Prof. Dr. Halim Orta, Türkiye’de doğudan batıya tarımda üretim planlaması yapılması gerektiğini tabir ederek, “Çiftçiyi kuraklık kapsamlı sigortalamak lazım. Bu ne demek? Siz şayet çiftçiyi kuraklığa karşı sigortalamazsanız nasıl yağmura, doluya karşı sigortalıyorsunuz? Makul primlerle üretici ekiyor eseri, ‘Olur da bir sel felaketi olursa ben bunun bir ölçüsünü sigortadan alacağım diyor’ ve yüzde 80’i de alıyor. Kulaklıkta bu türlü bir hadise yok. Bu yıl birinci sefer denediler, primler çok yüksekti çiftçilerin yüzde 90’ı yaptıramadı zati. Üretici, ‘Ektim, diktim kuraklık olursa ve oldu’ diyor. Bir dahaki yıl yapacak gücü yok, üreticinin tedirginliği var. Seneye de kurak olursa ben ne yaparım dehşetiyle kesinlikle üretimden uzaklaşacaktır. Bir an evvel çiftçiyi çok uygun primlerle kuraklığa karşı sigortalamak ve onun azmini, üretim şevkini, isteğini kaybetmemesini sağlamak lazım” diye konuştu.

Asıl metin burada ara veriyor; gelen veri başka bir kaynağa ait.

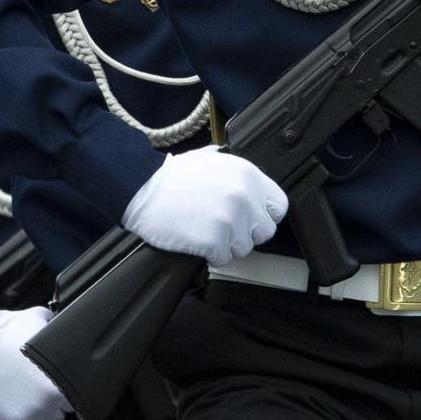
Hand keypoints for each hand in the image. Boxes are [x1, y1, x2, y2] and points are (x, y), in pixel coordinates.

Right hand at [0, 305, 71, 419]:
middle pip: (68, 405)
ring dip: (47, 410)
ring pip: (54, 419)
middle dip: (59, 395)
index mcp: (61, 371)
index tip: (62, 378)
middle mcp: (51, 395)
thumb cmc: (3, 332)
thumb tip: (66, 326)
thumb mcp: (38, 319)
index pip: (80, 387)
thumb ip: (56, 326)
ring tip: (34, 395)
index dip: (71, 382)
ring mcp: (35, 410)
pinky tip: (27, 409)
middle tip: (44, 383)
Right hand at [122, 148, 287, 265]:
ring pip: (244, 248)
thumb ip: (236, 172)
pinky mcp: (214, 241)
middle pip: (264, 231)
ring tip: (205, 228)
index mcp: (247, 175)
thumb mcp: (210, 160)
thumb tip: (249, 181)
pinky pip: (223, 259)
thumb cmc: (172, 176)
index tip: (252, 218)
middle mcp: (244, 197)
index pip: (279, 206)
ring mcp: (230, 220)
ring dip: (227, 244)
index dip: (264, 215)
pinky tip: (196, 238)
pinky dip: (210, 254)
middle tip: (224, 226)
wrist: (141, 189)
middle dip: (246, 232)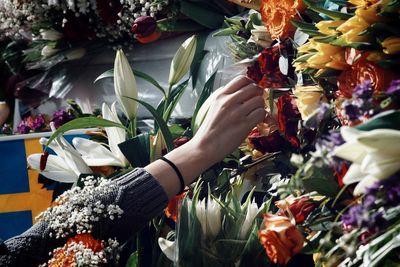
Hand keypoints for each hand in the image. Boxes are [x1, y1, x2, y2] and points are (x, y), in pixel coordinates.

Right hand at [145, 75, 264, 196]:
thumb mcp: (214, 107)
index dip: (250, 83)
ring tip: (255, 113)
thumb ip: (226, 98)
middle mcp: (229, 101)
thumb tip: (243, 92)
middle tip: (256, 102)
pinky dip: (261, 116)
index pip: (241, 79)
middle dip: (258, 94)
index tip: (251, 90)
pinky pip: (261, 113)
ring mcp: (237, 113)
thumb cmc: (210, 129)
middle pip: (253, 88)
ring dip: (260, 106)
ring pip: (259, 100)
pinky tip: (255, 121)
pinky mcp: (244, 125)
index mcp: (220, 95)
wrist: (205, 147)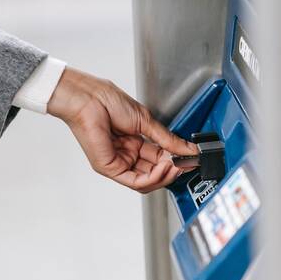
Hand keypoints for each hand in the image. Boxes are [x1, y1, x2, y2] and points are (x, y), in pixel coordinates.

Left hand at [48, 67, 198, 192]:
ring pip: (146, 181)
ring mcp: (117, 162)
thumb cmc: (107, 102)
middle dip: (172, 170)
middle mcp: (125, 154)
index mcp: (133, 142)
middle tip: (186, 164)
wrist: (89, 98)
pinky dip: (153, 178)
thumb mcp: (146, 121)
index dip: (175, 160)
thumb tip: (188, 149)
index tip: (191, 158)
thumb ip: (167, 139)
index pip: (159, 159)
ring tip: (176, 165)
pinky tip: (163, 168)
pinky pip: (135, 181)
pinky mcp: (109, 168)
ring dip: (165, 176)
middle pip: (154, 173)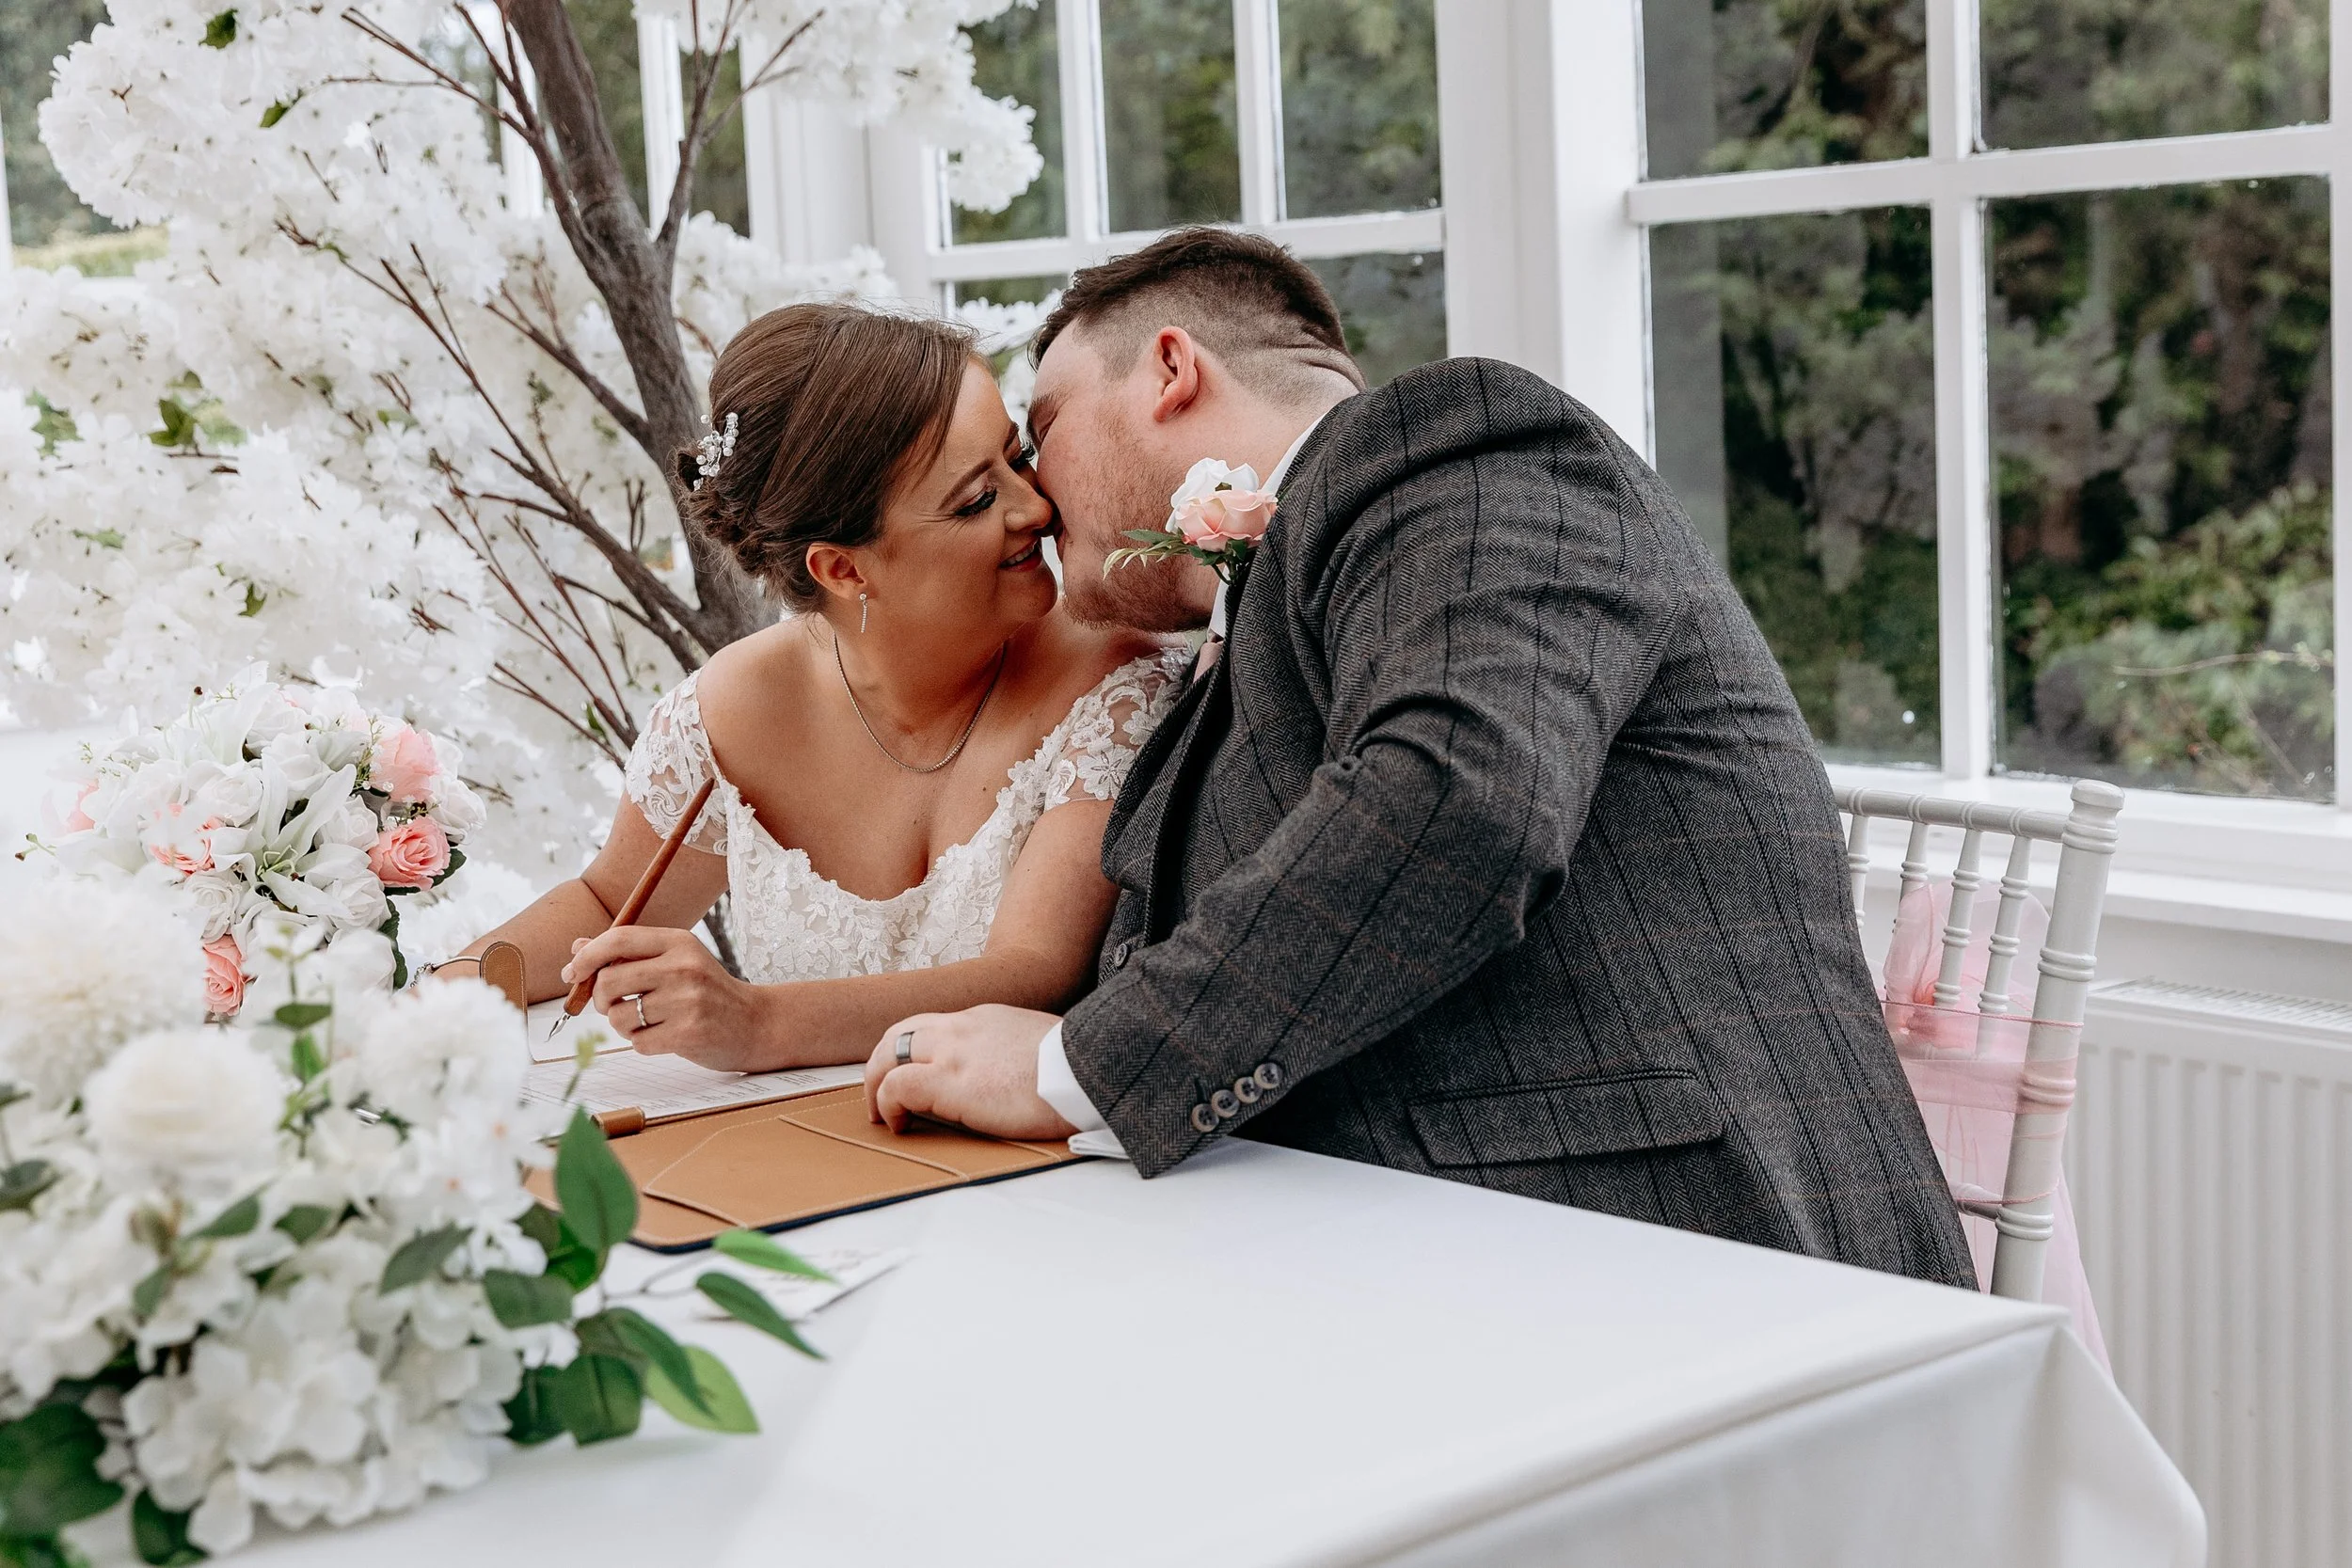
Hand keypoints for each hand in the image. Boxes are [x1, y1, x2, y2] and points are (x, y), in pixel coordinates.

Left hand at [560, 927, 771, 1071]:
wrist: (756, 1023)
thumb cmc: (709, 992)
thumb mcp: (676, 961)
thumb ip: (628, 953)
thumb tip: (578, 947)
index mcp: (678, 942)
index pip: (618, 939)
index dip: (587, 956)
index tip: (573, 972)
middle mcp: (683, 966)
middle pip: (609, 980)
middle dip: (600, 999)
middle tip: (612, 1005)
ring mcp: (687, 1000)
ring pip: (620, 1016)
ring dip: (623, 1025)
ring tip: (646, 1022)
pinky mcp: (688, 1032)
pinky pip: (638, 1042)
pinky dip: (643, 1043)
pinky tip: (664, 1036)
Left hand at [863, 1005, 1075, 1140]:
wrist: (1086, 1069)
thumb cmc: (1079, 1065)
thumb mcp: (1042, 1043)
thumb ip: (1019, 1051)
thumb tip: (1024, 1074)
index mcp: (986, 1018)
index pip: (933, 1025)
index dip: (913, 1050)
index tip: (913, 1074)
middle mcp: (962, 1027)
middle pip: (900, 1032)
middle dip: (882, 1062)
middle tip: (881, 1094)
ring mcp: (953, 1052)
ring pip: (887, 1053)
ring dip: (876, 1084)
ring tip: (883, 1115)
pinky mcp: (949, 1081)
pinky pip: (897, 1086)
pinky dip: (888, 1104)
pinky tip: (899, 1125)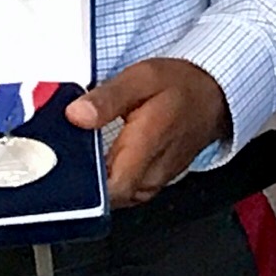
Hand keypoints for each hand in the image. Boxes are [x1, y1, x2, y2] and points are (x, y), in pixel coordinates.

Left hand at [65, 58, 230, 207]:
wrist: (213, 95)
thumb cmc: (181, 86)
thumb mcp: (142, 78)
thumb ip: (108, 98)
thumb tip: (76, 115)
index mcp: (147, 145)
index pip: (112, 190)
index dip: (83, 186)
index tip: (62, 167)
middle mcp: (152, 171)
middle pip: (108, 197)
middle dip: (83, 180)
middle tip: (62, 154)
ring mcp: (154, 181)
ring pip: (115, 197)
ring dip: (96, 182)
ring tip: (79, 155)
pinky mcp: (153, 182)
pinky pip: (124, 191)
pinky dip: (108, 179)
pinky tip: (98, 160)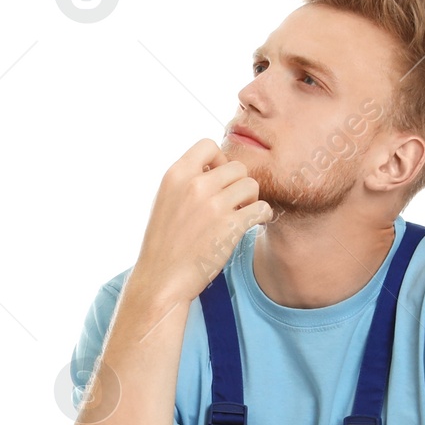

‘ÇALIŞMALAR YAPILMADIKÇA, KURAK ŞARTLARDA ÖNEREBİLECEĞİMİZ HİÇBİR ŞEY OLMAZ’

Kuraklığın dünyanın tanımladığı 31 doğal afet içinde birinci sırada olduğunu söyleyen Prof. Dr. Orta, “Sebebi tüm canlılar ekosistemi etkiliyor, en fazla insanları etkiliyor. İşte yangın oluyor, tabiattaki yaşayan hayvanlar, canlılar etkileniyor. Lakin kuraklıkta bundan etkilenmeyen hiç kimse yok. Kuraklık olursa mesela Arabistan’da bir şey yetiştirebiliyor musunuz? Çöllerde, İsrail nasıl yetiştiriliyor? Suyla yetiştiriyor. Suyu buldu, faal sulama formülleri ile damla ve toprak altı damla sulama usulleri ile ilgili yatırımlar altyapıyı kurdu ve bunu sağlayabiliyor. Biz ülkemizde bu çalışmalar yapmadıkça, kurak şartlarda önerebileceğimiz hiçbir şey olmaz. Bu su kaynaklarına bir kez ulaşmamız ve bunları geliştirmemiz lazım ki, bu şartlarda kullanıp yetiştiriciliğine devam edebilelim” dedi.

Kaynak: Demirören Haber Ajansı / Mehmet Yirun – Şimdiki

0
mutlu
Mutlu
0
_zg_n
Üzgün
0
sinirli
Sinirli
0
_a_rm_
Şaşırmış
0
vir_sl_
Virüslü
Prof.Dr. Orta: Kuraklığa dayanıklı bitki ve hayvan türleri geliştirmemiz lazım

Tamamen Ücretsiz Olarak Bültenimize Abone Olabilirsin

Yeni haberlerden haberdar olmak için fırsatı kaçırma ve ücretsiz e-posta aboneliğini hemen başlat.

E-posta adresiniz yayınlanmayacak. Gerekli alanlar * ile işaretlenmişlerdir

Giriş Yap

TrakyaSonDakika.net ayrıcalıklarından yararlanmak için hemen giriş yapın veya hesap oluşturun, üstelik tamamen ücretsiz!